[Source records]
--- --- ---

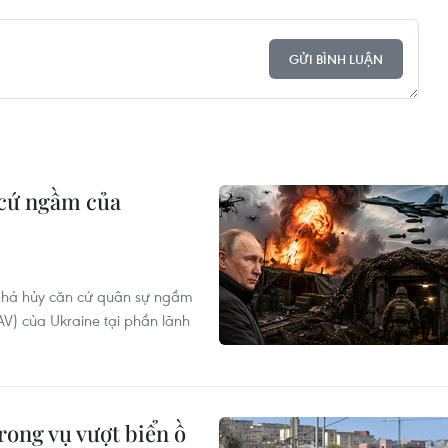
GỬI BÌNH LUẬN
 cứ ngầm của
 phá hủy căn cứ quân sự ngầm
UAV) của Ukraine tại phần lãnh
rong vụ vượt biển ồ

--- --- ---

# TASK INSTRUCTIONS
Your copy of the entries must be exact and must not include any of their pictures.

# EXERCISE RESULT
GỬI BÌNH LUẬN
 cứ ngầm của
 phá hủy căn cứ quân sự ngầm
UAV) của Ukraine tại phần lãnh
rong vụ vượt biển ồ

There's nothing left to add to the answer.